What I’m missing is something to fix the leak in the tubing. I can’t just hold my hand in it. I search around and come up with nothing. Aiju’s body is still tangled with the vehicle on the other side. The rest of the bodies are strewn two hundred paces distant, slowly circling back around the world. Eventually, the inhabitants of some other world will find them and have a grand recycling event. I don’t intend to wait up here that long. My air will give out first. Won’t it? I don’t even know how long I can breathe out here in these suits.

I stare hard at Aiju’s accusing face and bared torso. There is, of course, an analog to the organic tubing of the vehicle in the human body.

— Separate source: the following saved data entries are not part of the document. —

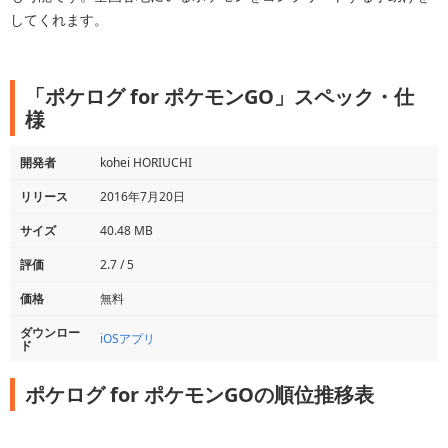
してくれます。
「ポケログ for ポケモンGO」スペック・仕
様
開発者
kohei HORIUCHI
リリース
2016年7月20日
サイズ
40.48 MB
評価
2.7 / 5
価格
無料
ダウンロー
iOSアプリ
ド
ポケログ for ポケモンGOの順位推移表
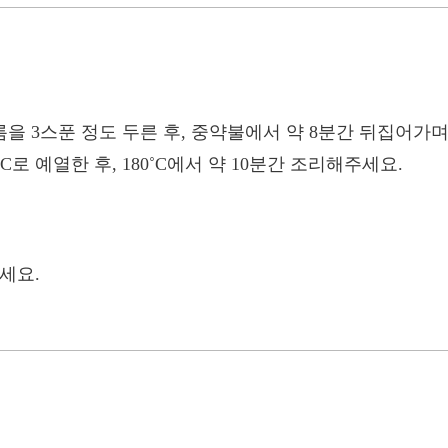
름을 3스푼 정도 두른 후, 중약불에서 약 8분간 뒤집어가
0˚C로 예열한 후, 180˚C에서 약 10분간 조리해주세요.
하세요.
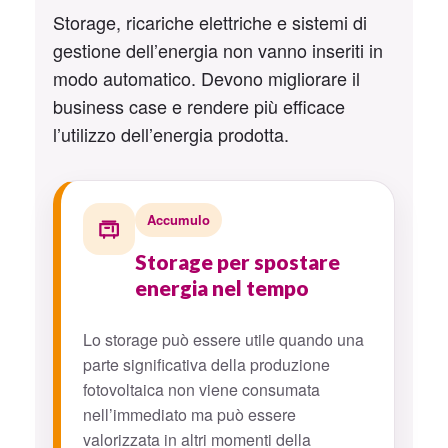
Storage, ricariche elettriche e sistemi di
gestione dell’energia non vanno inseriti in
modo automatico. Devono migliorare il
business case e rendere più efficace
l’utilizzo dell’energia prodotta.
Accumulo
Storage per spostare
energia nel tempo
Lo storage può essere utile quando una
parte significativa della produzione
fotovoltaica non viene consumata
nell’immediato ma può essere
valorizzata in altri momenti della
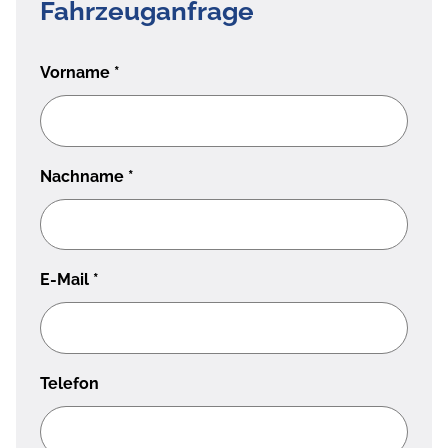
Fahrzeuganfrage
Vorname
*
Nachname
*
E-Mail
*
Telefon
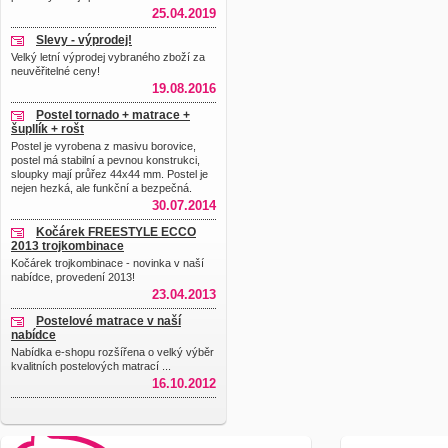
25.04.2019
Slevy - výprodej!
Velký letní výprodej vybraného zboží za
neuvěřitelné ceny!
19.08.2016
Postel tornado + matrace +
šupllík + rošt
Postel je vyrobena z masivu borovice,
postel má stabilní a pevnou konstrukci,
sloupky mají průřez 44x44 mm. Postel je
nejen hezká, ale funkční a bezpečná.
30.07.2014
Kočárek FREESTYLE ECCO
2013 trojkombinace
Kočárek trojkombinace - novinka v naší
nabídce, provedení 2013!
23.04.2013
Postelové matrace v naší
nabídce
Nabídka e-shopu rozšířena o velký výběr
kvalitních postelových matrací ...
16.10.2012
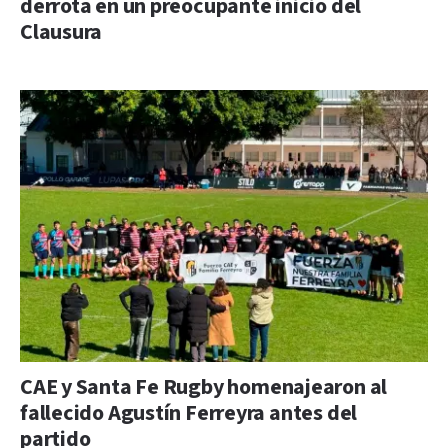
derrota en un preocupante inicio del
Clausura
CAE y Santa Fe Rugby homenajearon al
fallecido Agustín Ferreyra antes del
partido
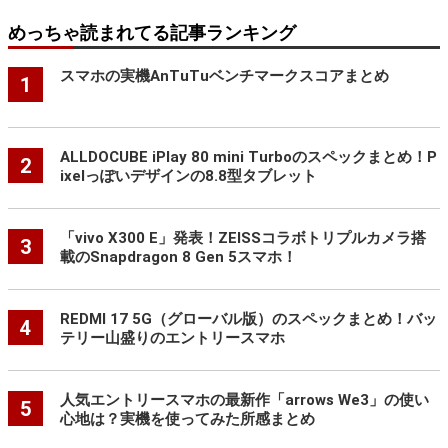
めっちゃ読まれてる記事ランキング
スマホの実機AnTuTuベンチマークスコアまとめ
1
ALLDOCUBE iPlay 80 mini Turboのスペックまとめ！P
2
ixelっぽいデザインの8.8型タブレット
「vivo X300 E」発表！ZEISSコラボトリプルカメラ搭
3
載のSnapdragon 8 Gen 5スマホ！
REDMI 17 5G（グローバル版）のスペックまとめ！バッ
4
テリー山盛りのエントリースマホ
人気エントリースマホの最新作「arrows We3」の使い
5
心地は？実機を使ってみた所感まとめ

I work off a piece of the outer shell of the vehicle and bash it with one hand until a sharp piece comes off. I take hold of Aiju’s body and plunge the piece into her frigid torso. I use both hands to tear open her body, which is not yet frozen through, only cold. I pull out the intestines and cut off a short section, squeezing out the waste.

Then I turn off the fuel line, unhook the organic tube, and slip the intestine over it before it freezes. A perfect fit, as if the vehicle is, indeed, patterned after human organs. I hook the fuel line back up and try starting it.

The vehicle comes to life, the green glowing control console blazing. I kick the vehicle forward, circling the detritus of my family once, wondering again why the squad has not netted them all up and brought them back to a Bhavaja world.

What can be more important than salvaging flesh and vehicle components? What are they off to do?